**Document passage**

★ ★ ★

The Sanghar are a partly Hindu and partly Muslim community found in the state of Gujarat in India.

History and origin

According their traditions, the community are a branch of the Manka community which are coming from the  Chavda, Rajputs tribe. According to their tradition, the community was nomadic until they came to an agreement with the rulers of Kutch to settle down. The local word in the Kutchi language for agreement is sangh, and their initial settlement was at Gandhavi, near Porbandar. They are now found mainly in Mandvi taluka of Kutch, where they are found in twelve villages, namely Vandh, Bidada, Pipri, Ratodia, Bhojay, Undot, Khojachora, Asani and Serdi, all along the coast. In addition to these settlements, they are also found in the village of Mota Jakh in Nakhatrana Taluka as well as in Abdasa Taluka. In Pakistan they are mainly found in Ghotki city and its surroundings, in Ghotki city Sardar khan sanghar house and sanghar house 2 ( Prof. Naseer Ahmed sanghar house ) are the major landmarks for this community. Other major villages are Khan Goth, Goth Peeral Sanghar, Goth Allah-Warayo sanghar, Goth Jumo sanghar, Goth Jhando sanghar, Goth murad sanghar, Goth salim shah Bukhari, Basti Bari shareef (Rahim Yar khan, punjab province) and Rahim yar khan city.

★ ★ ★

**Exercise tasks**
A - Using the passage on the Sanghar community, decide whether each statement agrees with it: (i) the community's first settlement was at Gandhavi, near Porbandar; (ii) the community lived as settled farmers before reaching an agreement with the rulers of Kutch; (iii) in Pakistan, the community is found mainly in Ghotki city and its surroundings. Answer yes or no for each and quote the words of the passage that decide it.
B - Carry the passage on the Sanghar community forward from the point where it ends.

★ ★ ★

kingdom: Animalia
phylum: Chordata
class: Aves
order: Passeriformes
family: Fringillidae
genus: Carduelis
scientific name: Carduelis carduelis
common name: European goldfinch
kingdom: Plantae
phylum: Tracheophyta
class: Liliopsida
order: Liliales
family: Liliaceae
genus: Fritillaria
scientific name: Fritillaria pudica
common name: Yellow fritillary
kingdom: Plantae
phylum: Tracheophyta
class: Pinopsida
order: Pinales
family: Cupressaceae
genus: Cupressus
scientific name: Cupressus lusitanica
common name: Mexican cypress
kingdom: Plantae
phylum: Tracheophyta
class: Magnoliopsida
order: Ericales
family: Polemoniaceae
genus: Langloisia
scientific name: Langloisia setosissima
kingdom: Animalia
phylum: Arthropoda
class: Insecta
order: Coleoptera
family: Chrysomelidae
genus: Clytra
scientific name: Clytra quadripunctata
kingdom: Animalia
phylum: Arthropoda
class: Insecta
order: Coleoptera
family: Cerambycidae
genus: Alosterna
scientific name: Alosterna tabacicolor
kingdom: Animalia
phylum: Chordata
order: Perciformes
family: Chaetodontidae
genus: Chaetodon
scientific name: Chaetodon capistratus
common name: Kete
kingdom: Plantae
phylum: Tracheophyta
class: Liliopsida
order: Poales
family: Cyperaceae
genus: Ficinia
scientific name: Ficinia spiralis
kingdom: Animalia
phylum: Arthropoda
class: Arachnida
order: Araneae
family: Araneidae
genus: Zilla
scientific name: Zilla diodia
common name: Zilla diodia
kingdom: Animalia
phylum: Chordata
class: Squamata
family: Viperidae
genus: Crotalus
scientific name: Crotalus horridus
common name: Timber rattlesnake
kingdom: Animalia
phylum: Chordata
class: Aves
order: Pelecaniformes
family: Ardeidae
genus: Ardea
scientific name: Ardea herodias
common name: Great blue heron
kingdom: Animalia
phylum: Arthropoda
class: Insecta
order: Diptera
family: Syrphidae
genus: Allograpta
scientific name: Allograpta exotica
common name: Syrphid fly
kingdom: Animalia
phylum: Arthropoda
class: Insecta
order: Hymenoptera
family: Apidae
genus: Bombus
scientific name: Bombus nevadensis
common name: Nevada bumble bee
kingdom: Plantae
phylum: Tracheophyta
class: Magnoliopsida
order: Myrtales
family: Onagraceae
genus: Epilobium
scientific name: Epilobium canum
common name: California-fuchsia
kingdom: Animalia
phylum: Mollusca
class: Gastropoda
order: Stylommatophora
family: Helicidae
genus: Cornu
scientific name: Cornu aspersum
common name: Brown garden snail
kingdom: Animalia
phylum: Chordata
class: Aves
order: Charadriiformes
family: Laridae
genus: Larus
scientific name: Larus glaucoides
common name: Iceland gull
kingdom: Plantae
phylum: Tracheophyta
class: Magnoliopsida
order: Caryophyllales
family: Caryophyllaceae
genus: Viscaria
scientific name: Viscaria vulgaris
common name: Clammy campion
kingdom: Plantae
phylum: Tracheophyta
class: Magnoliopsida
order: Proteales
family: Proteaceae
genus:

★ ★ ★

**Answers by task**
A -
(i) Yes: "their initial settlement was at Gandhavi, near Porbandar"
(ii) No: "the community was nomadic until they came to an agreement with the rulers of Kutch to settle down"
(iii) Yes: "In Pakistan they are mainly found in Ghotki city and its surroundings"

B -
Present circumstances

The Sanghar are divided along religious line, with majority being Vishnuvi Hindu, and a minority are Sunni Muslim in india and in Pakistan majority being Sunni Muslim and minority Shia Muslims.  In Pakistan they are community of mixed farmers, government officers and educators, OGDCL pakistan (Qadir Pur plant) is major source of income for the people live in Ghotki. In India they are a community of farmers, with a minority involved in cattle rearing. Many also serve in the Border Security Force, as their settlements are close to the Pakistan border. In Pakistan the majority of the Sanghar community is settled in Province of Sindh though they are residing in different part of Sindh whereas the majority is settled in Ghotki, Sukkur, Khairpur, Karachi. Mostly in District Karachi (South), (West), (Malir) but majority of population residing in Karachi District (South). Here in Karachi and rest part of Pakistan the community is Muslim and the headquarters of Sanghaar Community is in Ghotki where tribal leader Sardar khan sanghar lives. Sardar Gull Bahar khan house holds the power of the tribe. Some of the sanghar people live in punjab province of Pakistan, Rahim Yar khan and its surroundings have huge population of sanghar caste where people speak sindhi and saraiki both. wheres the branches is situated in Nawabad Branch (Khadda Market) as well as in District Malir and Mochco (Mowach Goth) District West. 
The Sanghaar community belongs to the Kutchi community whereas the lot of communities are the part of Kutch (Gujrat State) India,

Sanghar in Pakistan are following sardar system, current sardar of the tribe is Sardar Khan sanghar the second.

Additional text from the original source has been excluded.